To set clear expectations, here is what AFPS intentionally does not cover:
Not a tool-calling protocol. AFPS does not define how an agent invokes tools at runtime. That is the domain of protocols like MCP.
Not an agent-to-agent transport. AFPS does not define how agents discover or communicate with each other. That is the domain of protocols like A2A.
Not a prompt language. AFPS requires a prompt.md file in agent packages, but it does not define prompt templating, variable interpolation, or execution semantics.
Not a runtime API. AFPS does not specify how an agent runner loads packages, manages state, or handles scheduling. Those are implementation concerns.

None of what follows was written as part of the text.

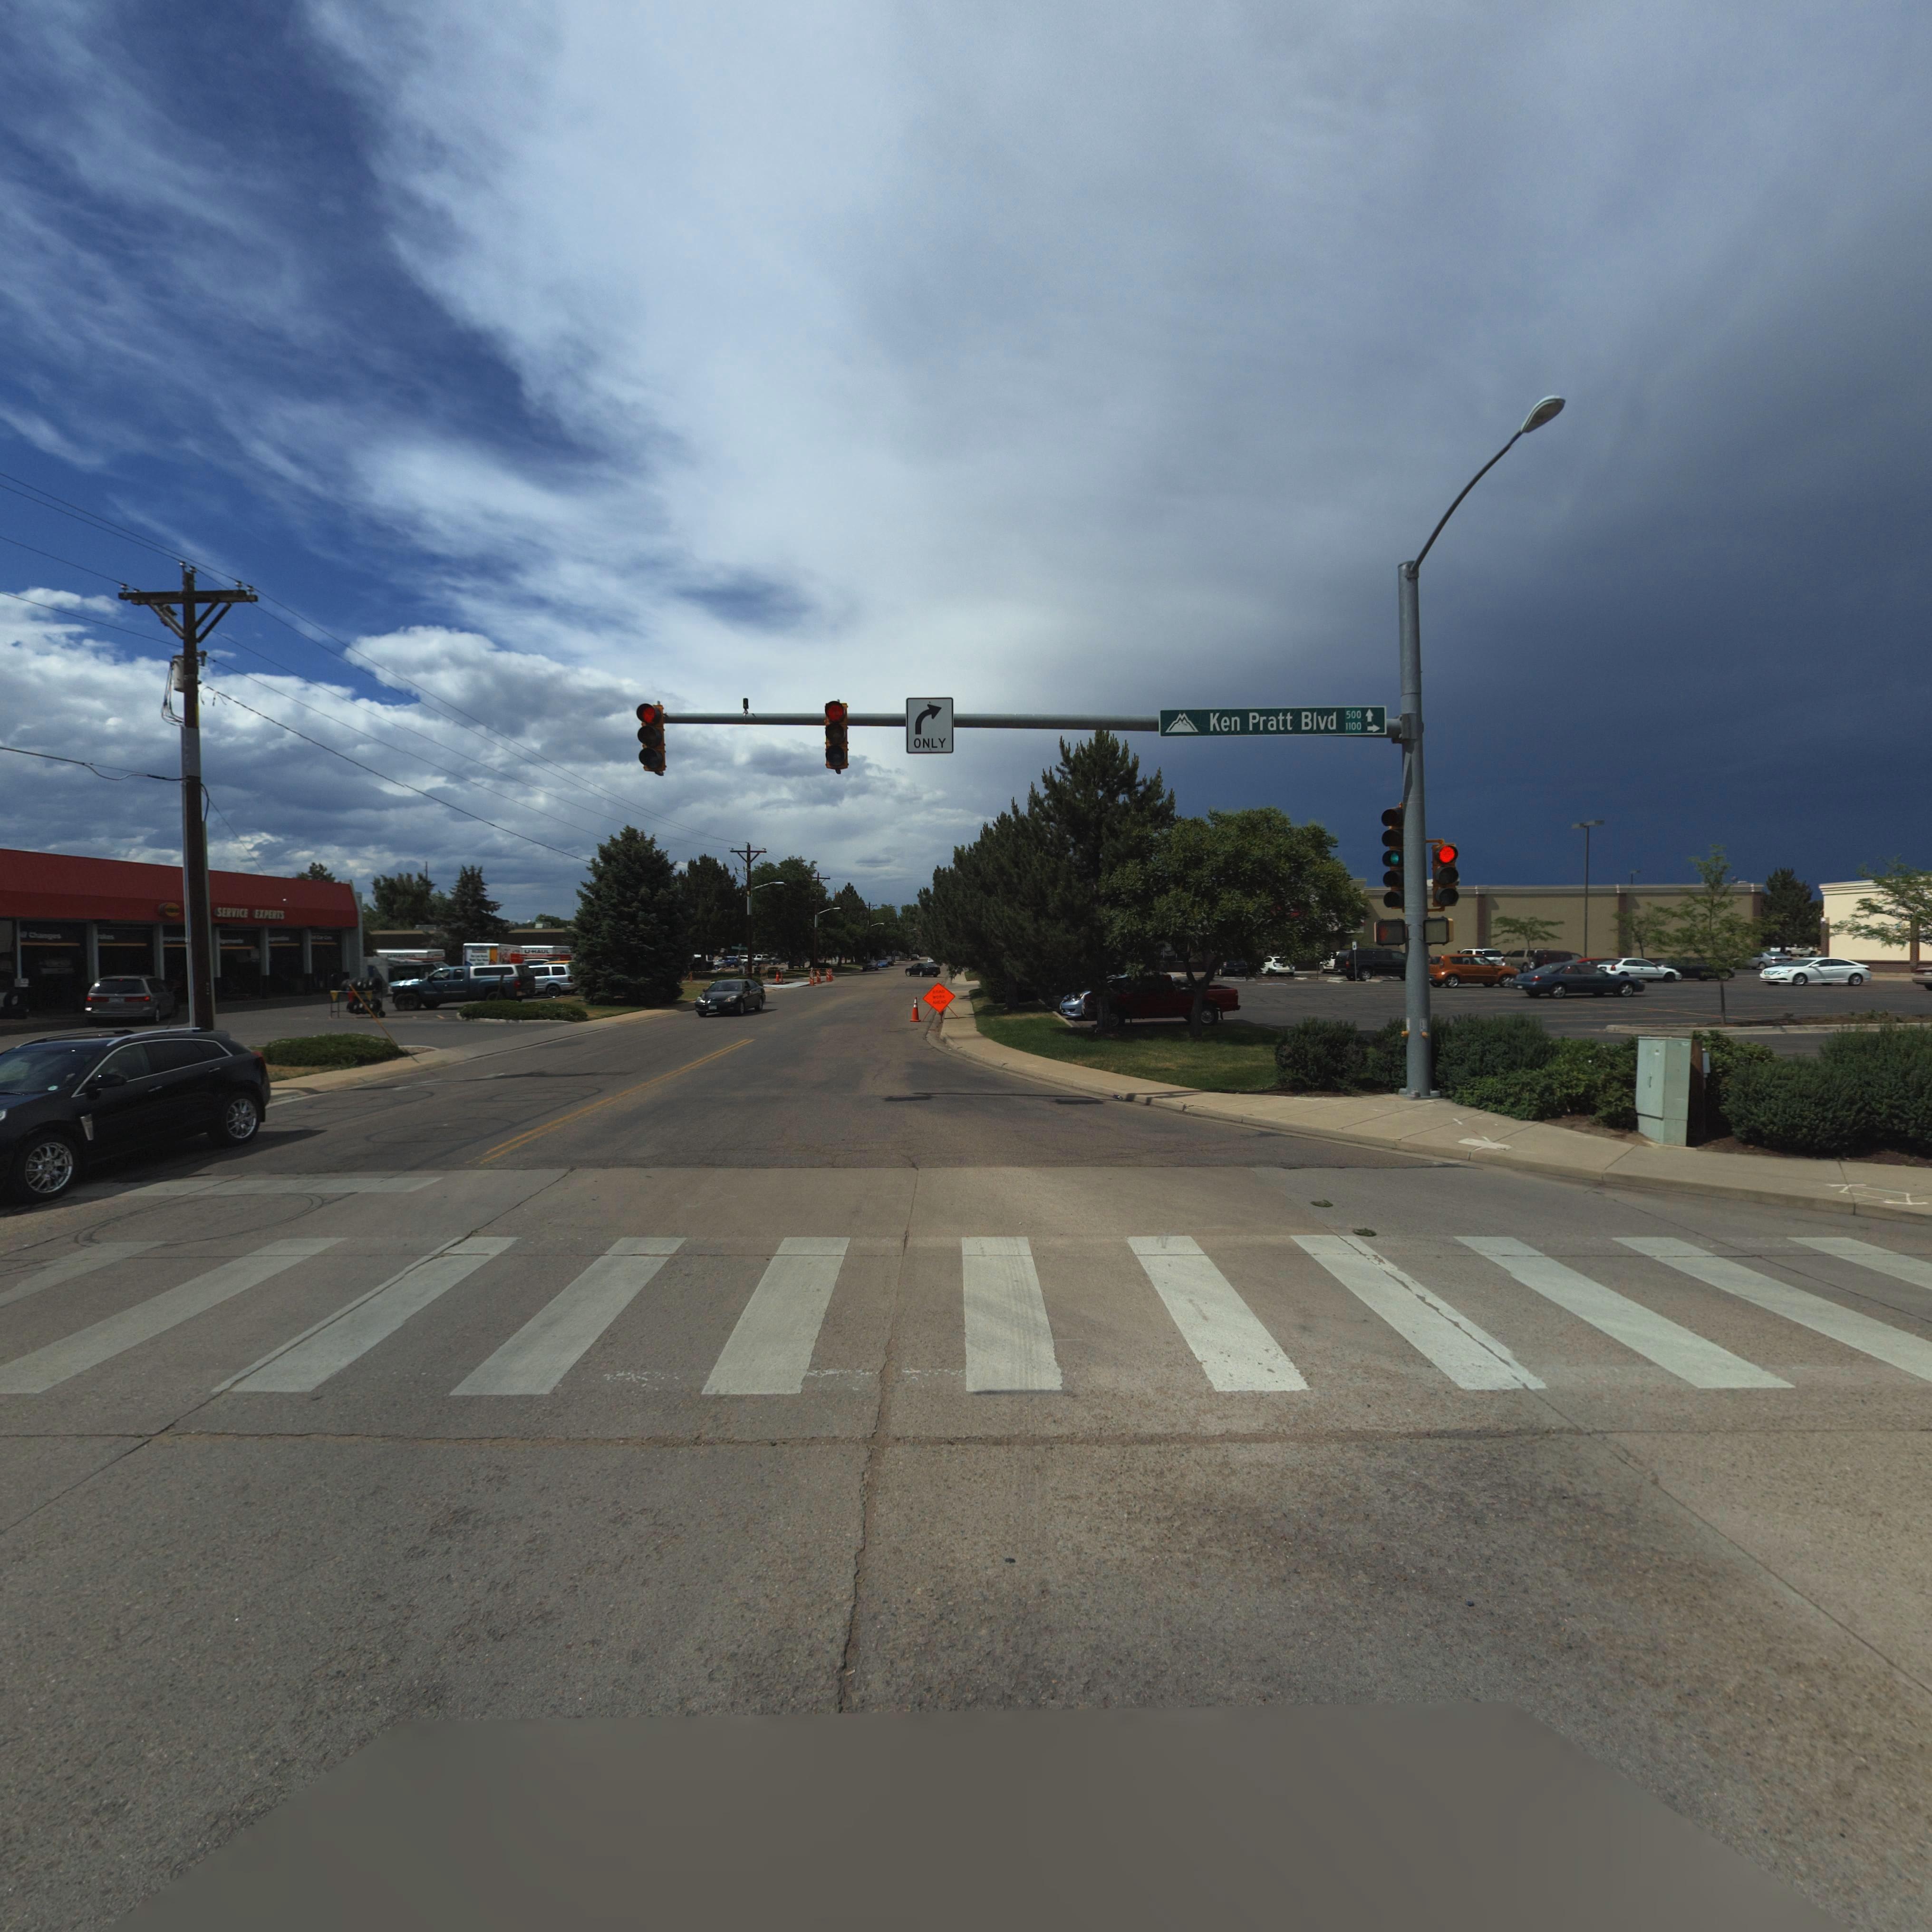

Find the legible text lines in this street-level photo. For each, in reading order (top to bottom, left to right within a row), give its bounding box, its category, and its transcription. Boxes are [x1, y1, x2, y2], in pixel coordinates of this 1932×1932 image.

[1345, 710, 1361, 719] StreetNumberRange: 500
[1209, 711, 1337, 732] StreetName: Ken Pratt Blvd
[1345, 721, 1381, 733] StreetNumberRange: 1100 ->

Not a registry protocol. AFPS defines what packages look like and how dependencies are declared, but it does not define the HTTP API for publishing, searching, or downloading packages.
Not a new server-packaging format. For MCP servers, AFPS adopts MCPB verbatim rather than inventing its own format.
AFPS is a packaging standard. It defines the artifact — the ZIP file, the manifest, the companion files, the dependency declarations — and leaves execution, transport, and discovery to other layers.